Directions >> When you find the line with "accessibility of oil" among the records below, reproduce it and each line after it exactly, ending with the line with "Edge Gradient".
==== Record set ====
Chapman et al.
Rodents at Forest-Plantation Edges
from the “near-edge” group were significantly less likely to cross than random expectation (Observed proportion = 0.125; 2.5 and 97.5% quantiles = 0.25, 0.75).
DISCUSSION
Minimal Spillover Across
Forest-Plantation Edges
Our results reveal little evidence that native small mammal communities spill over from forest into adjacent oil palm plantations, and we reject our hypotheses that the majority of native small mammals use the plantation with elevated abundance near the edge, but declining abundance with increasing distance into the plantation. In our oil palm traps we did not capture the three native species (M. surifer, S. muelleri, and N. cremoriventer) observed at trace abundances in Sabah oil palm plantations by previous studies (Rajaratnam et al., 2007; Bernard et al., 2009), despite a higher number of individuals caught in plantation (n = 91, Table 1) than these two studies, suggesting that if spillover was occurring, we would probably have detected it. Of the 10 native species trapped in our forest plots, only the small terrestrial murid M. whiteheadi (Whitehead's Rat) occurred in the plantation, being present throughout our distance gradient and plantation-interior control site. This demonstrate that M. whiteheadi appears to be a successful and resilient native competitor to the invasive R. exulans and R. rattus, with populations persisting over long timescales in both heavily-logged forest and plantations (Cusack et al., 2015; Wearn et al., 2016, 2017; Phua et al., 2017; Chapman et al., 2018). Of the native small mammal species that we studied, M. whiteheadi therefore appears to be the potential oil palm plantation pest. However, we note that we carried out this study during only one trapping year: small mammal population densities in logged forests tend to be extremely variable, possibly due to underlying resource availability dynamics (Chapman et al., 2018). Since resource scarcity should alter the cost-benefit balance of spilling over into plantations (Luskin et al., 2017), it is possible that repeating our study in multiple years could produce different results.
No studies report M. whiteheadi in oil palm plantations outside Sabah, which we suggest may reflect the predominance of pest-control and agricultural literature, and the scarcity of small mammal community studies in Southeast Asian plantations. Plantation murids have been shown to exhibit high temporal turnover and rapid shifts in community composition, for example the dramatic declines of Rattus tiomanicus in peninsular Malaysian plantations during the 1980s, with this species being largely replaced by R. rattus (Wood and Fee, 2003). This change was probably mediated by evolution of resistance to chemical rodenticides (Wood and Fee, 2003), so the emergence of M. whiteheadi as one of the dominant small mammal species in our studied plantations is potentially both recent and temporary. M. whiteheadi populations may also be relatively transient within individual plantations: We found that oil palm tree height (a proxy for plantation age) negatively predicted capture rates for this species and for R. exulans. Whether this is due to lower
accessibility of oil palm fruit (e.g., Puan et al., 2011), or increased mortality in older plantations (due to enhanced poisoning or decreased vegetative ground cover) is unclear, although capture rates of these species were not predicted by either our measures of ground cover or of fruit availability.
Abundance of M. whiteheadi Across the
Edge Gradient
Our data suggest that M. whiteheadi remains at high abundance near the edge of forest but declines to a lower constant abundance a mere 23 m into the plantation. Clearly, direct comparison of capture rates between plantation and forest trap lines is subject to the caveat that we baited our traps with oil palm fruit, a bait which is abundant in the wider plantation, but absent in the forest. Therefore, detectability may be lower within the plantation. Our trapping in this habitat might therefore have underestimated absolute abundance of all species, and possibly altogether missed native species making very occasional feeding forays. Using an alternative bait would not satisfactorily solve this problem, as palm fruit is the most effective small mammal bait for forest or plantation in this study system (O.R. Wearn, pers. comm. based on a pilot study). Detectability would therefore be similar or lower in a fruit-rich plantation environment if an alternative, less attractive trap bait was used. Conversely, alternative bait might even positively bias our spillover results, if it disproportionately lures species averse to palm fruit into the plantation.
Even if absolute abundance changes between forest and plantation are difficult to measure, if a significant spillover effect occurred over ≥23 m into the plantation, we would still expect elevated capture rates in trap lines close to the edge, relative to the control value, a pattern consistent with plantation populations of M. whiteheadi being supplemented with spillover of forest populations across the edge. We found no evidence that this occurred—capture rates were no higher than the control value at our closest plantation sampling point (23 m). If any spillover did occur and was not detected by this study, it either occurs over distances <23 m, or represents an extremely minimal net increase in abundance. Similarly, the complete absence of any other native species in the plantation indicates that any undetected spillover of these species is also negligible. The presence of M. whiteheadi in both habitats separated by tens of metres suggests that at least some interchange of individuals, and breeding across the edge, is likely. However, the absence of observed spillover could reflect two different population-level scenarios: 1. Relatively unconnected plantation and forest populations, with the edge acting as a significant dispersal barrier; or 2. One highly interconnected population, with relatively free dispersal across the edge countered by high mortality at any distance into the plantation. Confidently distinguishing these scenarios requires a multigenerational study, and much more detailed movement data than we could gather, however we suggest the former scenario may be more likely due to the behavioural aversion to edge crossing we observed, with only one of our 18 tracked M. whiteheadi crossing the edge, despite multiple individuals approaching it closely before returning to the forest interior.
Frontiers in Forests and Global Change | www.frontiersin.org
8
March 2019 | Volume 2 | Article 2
====
==== Record set ====
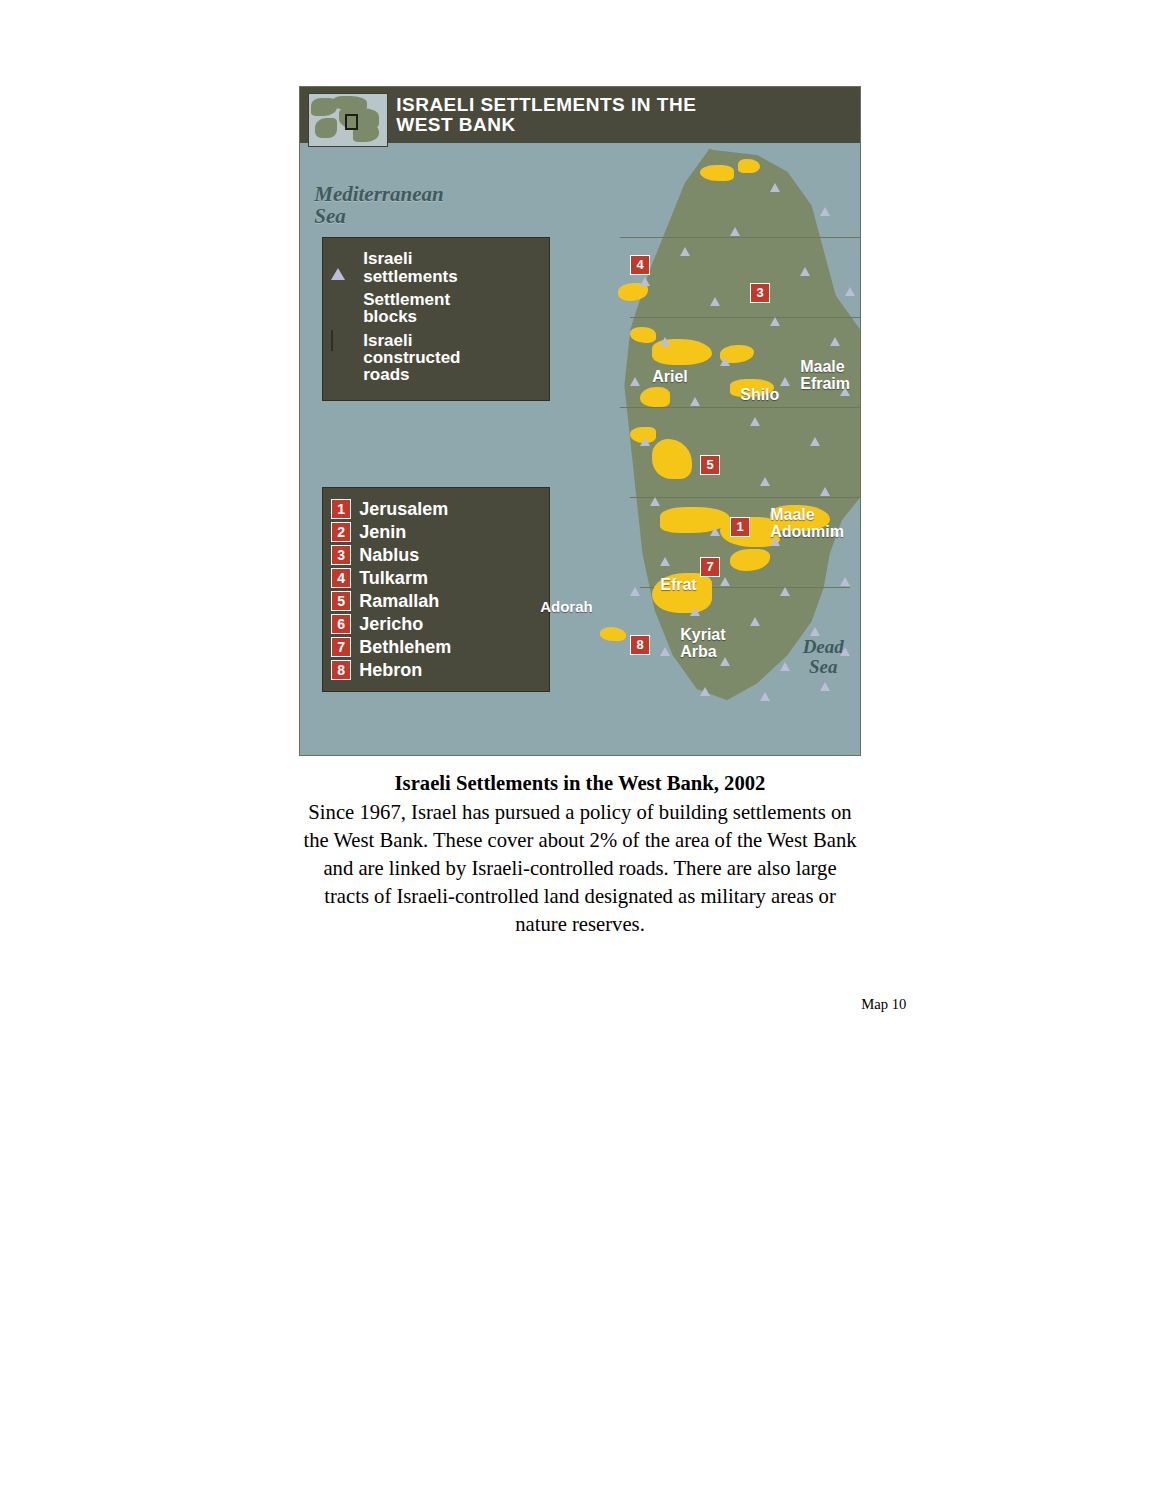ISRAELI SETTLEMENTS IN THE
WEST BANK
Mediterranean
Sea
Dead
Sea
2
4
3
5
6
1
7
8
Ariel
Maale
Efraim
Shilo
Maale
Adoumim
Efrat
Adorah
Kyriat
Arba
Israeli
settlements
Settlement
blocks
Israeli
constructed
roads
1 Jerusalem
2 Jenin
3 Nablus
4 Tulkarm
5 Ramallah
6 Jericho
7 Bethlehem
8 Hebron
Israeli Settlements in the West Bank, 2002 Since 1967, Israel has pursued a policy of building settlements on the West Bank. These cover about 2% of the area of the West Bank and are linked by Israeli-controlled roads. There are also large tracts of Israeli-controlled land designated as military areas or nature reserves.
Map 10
====
==== Record set ====
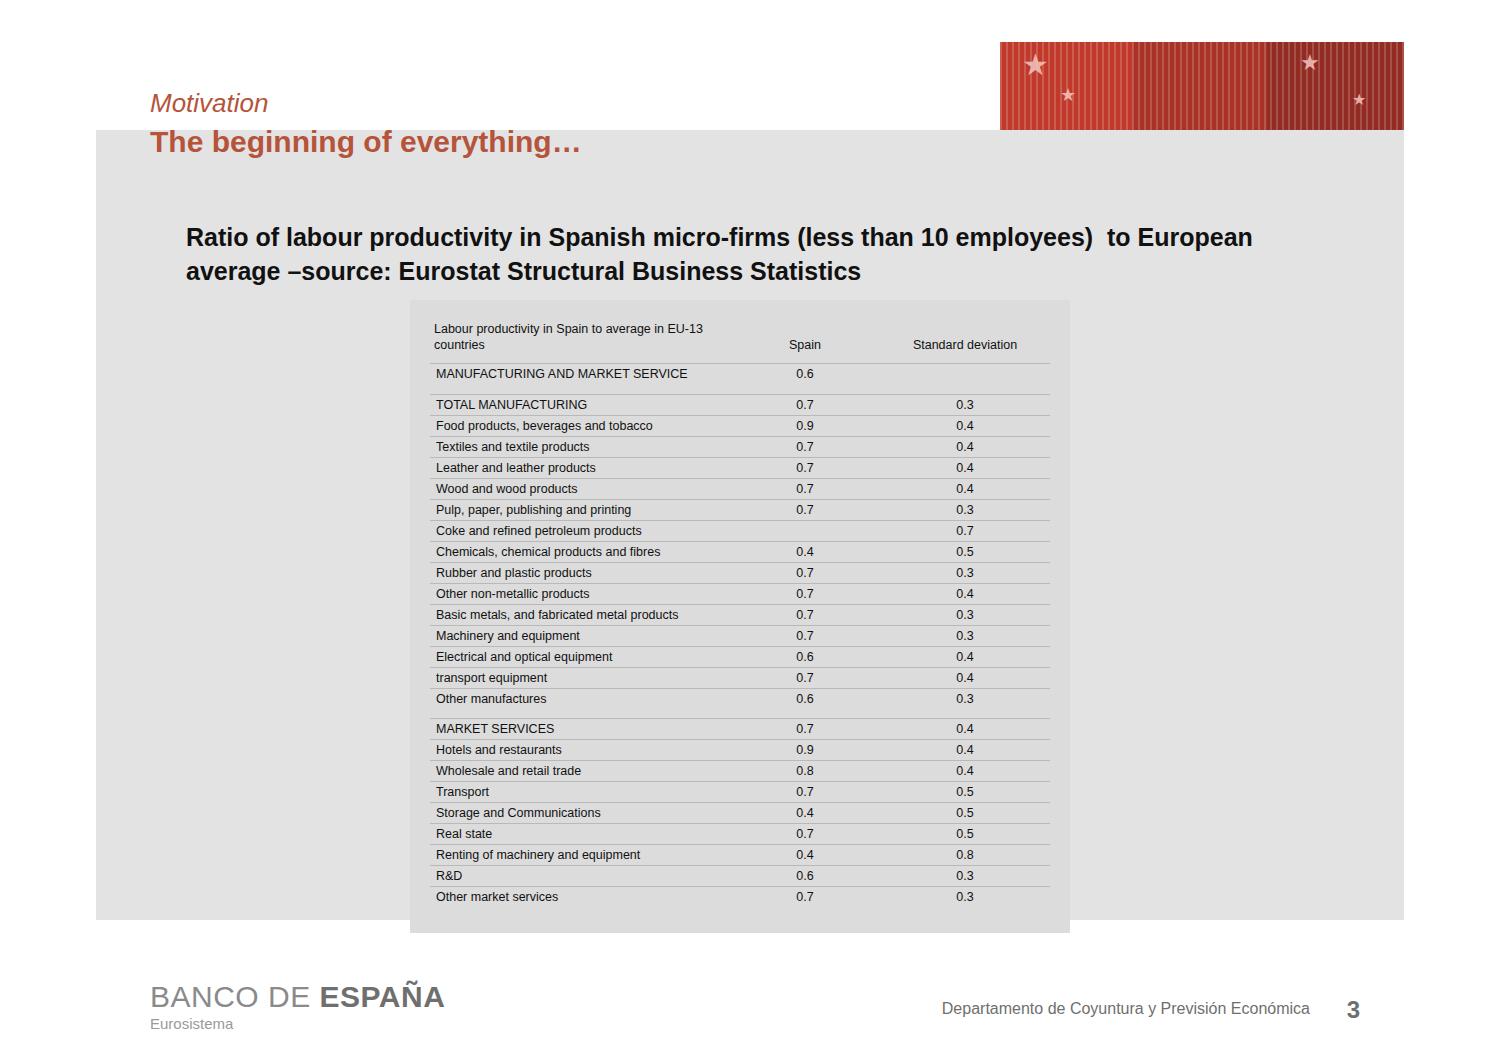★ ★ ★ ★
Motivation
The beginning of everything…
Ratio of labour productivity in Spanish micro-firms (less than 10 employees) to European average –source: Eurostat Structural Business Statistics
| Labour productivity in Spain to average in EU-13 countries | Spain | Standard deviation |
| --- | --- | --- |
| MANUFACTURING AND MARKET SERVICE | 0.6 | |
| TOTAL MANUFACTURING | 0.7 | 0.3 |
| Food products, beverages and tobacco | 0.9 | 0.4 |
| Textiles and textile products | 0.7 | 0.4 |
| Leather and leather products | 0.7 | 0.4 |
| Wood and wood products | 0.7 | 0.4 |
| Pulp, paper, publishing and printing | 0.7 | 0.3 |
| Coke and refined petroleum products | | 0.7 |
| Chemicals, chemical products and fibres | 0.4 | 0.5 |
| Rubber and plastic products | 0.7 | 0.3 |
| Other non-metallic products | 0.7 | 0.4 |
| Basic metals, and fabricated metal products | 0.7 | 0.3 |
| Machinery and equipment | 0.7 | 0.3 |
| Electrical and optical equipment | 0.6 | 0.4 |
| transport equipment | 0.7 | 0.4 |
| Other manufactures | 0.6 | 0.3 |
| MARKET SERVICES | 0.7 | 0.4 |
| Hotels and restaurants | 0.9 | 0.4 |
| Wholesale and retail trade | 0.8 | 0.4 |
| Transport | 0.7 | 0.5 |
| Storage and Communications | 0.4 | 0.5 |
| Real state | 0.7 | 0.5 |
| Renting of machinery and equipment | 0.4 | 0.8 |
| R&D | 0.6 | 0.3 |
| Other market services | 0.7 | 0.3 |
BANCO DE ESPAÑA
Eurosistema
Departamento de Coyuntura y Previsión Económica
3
====
Exercise output >>
accessibility of oil palm fruit (e.g., Puan et al., 2011), or increased mortality in older plantations (due to enhanced poisoning or decreased vegetative ground cover) is unclear, although capture rates of these species were not predicted by either our measures of ground cover or of fruit availability.
Abundance of M. whiteheadi Across the
Edge Gradient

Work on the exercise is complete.